Cisco Systems Inc, introduced a new router that it says will handle Internet traffic 12 times faster than rival products, as it looks to compete with rivals such as Juniper Networks Inc.

The router, Cisco's first major upgrade in six years, is aimed at helping operators handle surging Internet use driven by driven by popular smartphones like Apple Inc's iPhone and Web services like Google Inc's YouTube.

The company boasted that 72 of the new CRS-3 routers connected together could deliver every movie ever made in four minutes over the Internet, or connect China's entire population of 1.3 billion by video conference all at once.

Analysts said that the new product was important for Cisco; but at least one said that by the end of this year Juniper will already have technology that rivals Cisco's product, which becomes available in the third quarter.

By the end of the year, I expect them to be the same in terms of equivalent performance and capacity, said Avian Securities analyst Catharine Trebnick.

She estimated that carriers spend about 3 percent of their capital budgets on high-powered core Internet routers.

The CRS-3 router, which was developed over three years and supports data speeds three times faster than Cisco's existing products, goes on sale starting at $90,000 each, said Cisco.

It's a big deal for Cisco and its carrier customers because these things come only every six years, Broadpoint AmTech analyst Mark McKechnie said of the new router.

But analysts said it will be a long time before the product helps revenue at Cisco, which said it has invested $1.6 billion in the CRS product line.

It's probably a long evaluation cycle, so it's not something we think will really impact Cisco numbers until 2011 or 2012. It takes a while for these things to ramp, McKechnie said.

That didn't stop Cisco from heralding the new router as a product that would forever change the Internet and show what's possible when networking gets an adrenaline boost.

It's an important step.
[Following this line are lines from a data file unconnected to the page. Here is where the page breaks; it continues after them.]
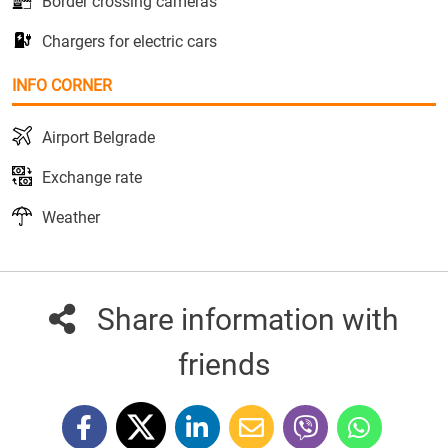
Border crossing cameras
Chargers for electric cars
INFO CORNER
Airport Belgrade
Exchange rate
Weather
Share information with
friends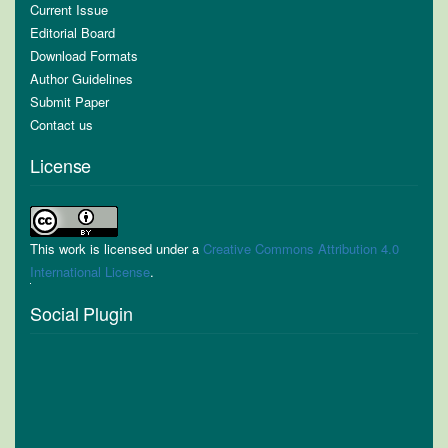
Current Issue
Editorial Board
Download Formats
Author Guidelines
Submit Paper
Contact us
License
This work is licensed under a
Creative Commons Attribution 4.0
International License
.
Social Plugin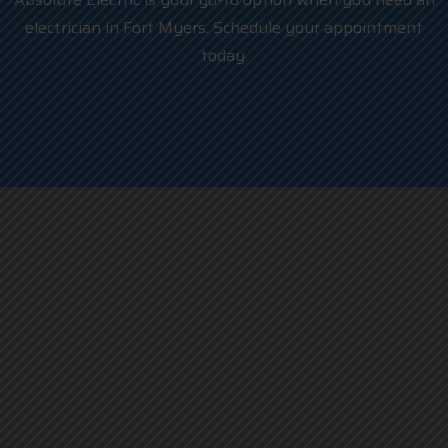
electrician in Fort Myers. Schedule your appointment
today.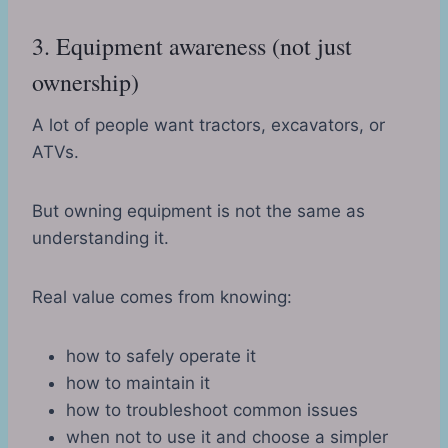
3. Equipment awareness (not just
ownership)
A lot of people want tractors, excavators, or
ATVs.
But owning equipment is not the same as
understanding it.
Real value comes from knowing:
how to safely operate it
how to maintain it
how to troubleshoot common issues
when not to use it and choose a simpler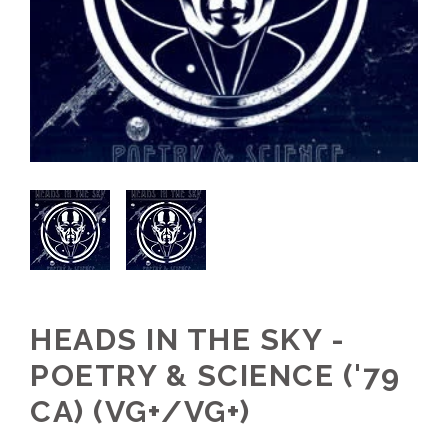
HEADS IN THE SKY -
POETRY & SCIENCE ('79
CA) (VG+/VG+)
You need to do this with the demand in data rising; but it doesn't live up to the name of the conference, Trebnick said. Cisco called the webcast on which it introduced the new router Revolutionizing the Internet.

Shares of Cisco shares were up 4 cents at $26.17 in afternoon trading on the Nasdaq, after climbing 4 percent to touch a 12-month high on Monday, partly in anticipation of the announcement.

In its optimal configuration, in that network of 72, Cisco said the new router could deliver the entire printed collection of the Library of Congress, the world's largest library, in just over a second.

If we don't provide this type of foundation for the future of the Internet, we actually become the constricting factor on the ability for it to grow, Chambers said on a webcast announcing the product.

AT&T Inc, the biggest U.S. telecommunications company, said it had successfully completed a 100-gigabit-per-second field test of the new router and expects it to be ready for deployment in the next few years.

On Monday, AT&T's biggest rival Verizon Communications Inc and Cisco's biggest rival Juniper said they had completed a field trial at a similar speed.

Juniper shares were up 14 cents to $29.74.

Cisco has benefited from the rising popularity of bandwidth-hungry Web services, which has driven sales of powerful network equipment.

Cisco said on the webcast that it expects to keep selling the CRS-1 for many years even after it launches the CRS-3. It has already installed more than 5,000 of the CRS-1 routers in networks around the world, the company said.

The news comes a week ahead of the expected announcement of the U.S. Federal Communications Commission's National Broadband plan, aimed at boosting high-speed Internet adoption in the country.

The FCC is expected to propose that operators provide minimum Internet data transmission speeds of 100 megabits per second (Mbps) to 100 million homes within a decade. Today's typical speeds are closer to 4 Mbps, according to industry estimates.